_What to produce_
In the forum thread below about iSCSI volume binding, write out the part that opens with the words containing "In W2003 it tells" and closes with "do I do it?". Copy it word for word.

_Selected passage_
________

# Solved: W2008 iSCSI volume binding & service dependency?



## garyfritz (May 15, 2006)

I'm trying to move some documentation from a W2003 base to W2008R2. The docs talk about using the iSCSI Initiator to connect to a SAN.

In W2003 it tells you to "bind a volume" to the iSCSI initiator. This appears to be an operation to make sure all bound volumes are up and connected before the iSCSI service reports it's "ready." I can't find ANYthing like this for W2008R2, except "iscsicli BindPersistentVolumes".

In W2003 it told how to set up service dependencies, so services that relied on the mounted volumes wouldn't try to start until the iSCSI initiator service was ready. It used the "sc" (service configuration) command to do this. Once again, in W2008R2 this doesn't seem to exist. The sc command does something else now.

I've searched microsoft.com & elsewhere but I can't find anything about these operations. Are they still necessary in W2008R2? (If not, why not?) If so, how do I do it?

Thanks for any pointers!
Gary


----------



## garyfritz (May 15, 2006)

Found it --

Volumes and Devices tab, Auto Configure button performs the "bind volume" operation in W2008R2.

"sc" does indeed exist, it just gets shadowed by the "sc cmdlet" in PowerShell.


----------

________

_Entries shown_
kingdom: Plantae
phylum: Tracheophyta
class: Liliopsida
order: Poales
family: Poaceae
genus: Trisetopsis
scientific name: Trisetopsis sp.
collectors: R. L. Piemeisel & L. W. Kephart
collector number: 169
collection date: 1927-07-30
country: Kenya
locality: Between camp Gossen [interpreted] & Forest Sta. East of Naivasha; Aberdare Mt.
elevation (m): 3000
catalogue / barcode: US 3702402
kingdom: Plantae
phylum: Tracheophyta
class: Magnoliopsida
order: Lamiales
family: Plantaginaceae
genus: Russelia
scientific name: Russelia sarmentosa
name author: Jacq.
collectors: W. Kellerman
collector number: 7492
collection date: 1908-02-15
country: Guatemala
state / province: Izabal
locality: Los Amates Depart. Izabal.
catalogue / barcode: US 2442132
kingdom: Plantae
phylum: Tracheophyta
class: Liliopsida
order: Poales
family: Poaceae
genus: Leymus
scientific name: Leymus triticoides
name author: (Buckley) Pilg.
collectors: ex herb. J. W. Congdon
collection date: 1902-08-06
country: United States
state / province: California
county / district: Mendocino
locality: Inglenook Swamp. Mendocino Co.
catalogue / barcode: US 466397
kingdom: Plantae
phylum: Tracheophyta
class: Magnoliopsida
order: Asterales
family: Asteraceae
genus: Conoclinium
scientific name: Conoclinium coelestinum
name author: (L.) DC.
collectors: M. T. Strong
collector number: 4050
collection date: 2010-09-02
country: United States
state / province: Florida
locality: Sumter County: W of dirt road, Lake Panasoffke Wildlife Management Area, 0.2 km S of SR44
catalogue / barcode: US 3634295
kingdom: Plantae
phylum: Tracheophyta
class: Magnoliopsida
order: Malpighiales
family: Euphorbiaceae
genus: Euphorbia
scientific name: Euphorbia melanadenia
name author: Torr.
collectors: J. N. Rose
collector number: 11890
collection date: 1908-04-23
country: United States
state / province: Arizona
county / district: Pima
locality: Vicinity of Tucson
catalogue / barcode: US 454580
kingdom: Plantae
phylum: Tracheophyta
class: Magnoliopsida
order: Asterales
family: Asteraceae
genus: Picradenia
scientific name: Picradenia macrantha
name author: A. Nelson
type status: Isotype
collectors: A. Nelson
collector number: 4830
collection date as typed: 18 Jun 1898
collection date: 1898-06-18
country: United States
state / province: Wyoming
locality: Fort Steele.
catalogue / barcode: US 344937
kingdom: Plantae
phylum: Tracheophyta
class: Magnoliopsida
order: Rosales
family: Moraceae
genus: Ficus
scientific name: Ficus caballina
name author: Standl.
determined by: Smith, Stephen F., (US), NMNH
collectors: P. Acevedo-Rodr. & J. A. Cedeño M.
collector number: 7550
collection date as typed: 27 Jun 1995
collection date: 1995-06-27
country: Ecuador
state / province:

________

_Exercise output_
In W2003 it tells you to "bind a volume" to the iSCSI initiator. This appears to be an operation to make sure all bound volumes are up and connected before the iSCSI service reports it's "ready." I can't find ANYthing like this for W2008R2, except "iscsicli BindPersistentVolumes".

In W2003 it told how to set up service dependencies, so services that relied on the mounted volumes wouldn't try to start until the iSCSI initiator service was ready. It used the "sc" (service configuration) command to do this. Once again, in W2008R2 this doesn't seem to exist. The sc command does something else now.

I've searched microsoft.com & elsewhere but I can't find anything about these operations. Are they still necessary in W2008R2? (If not, why not?) If so, how do I do it?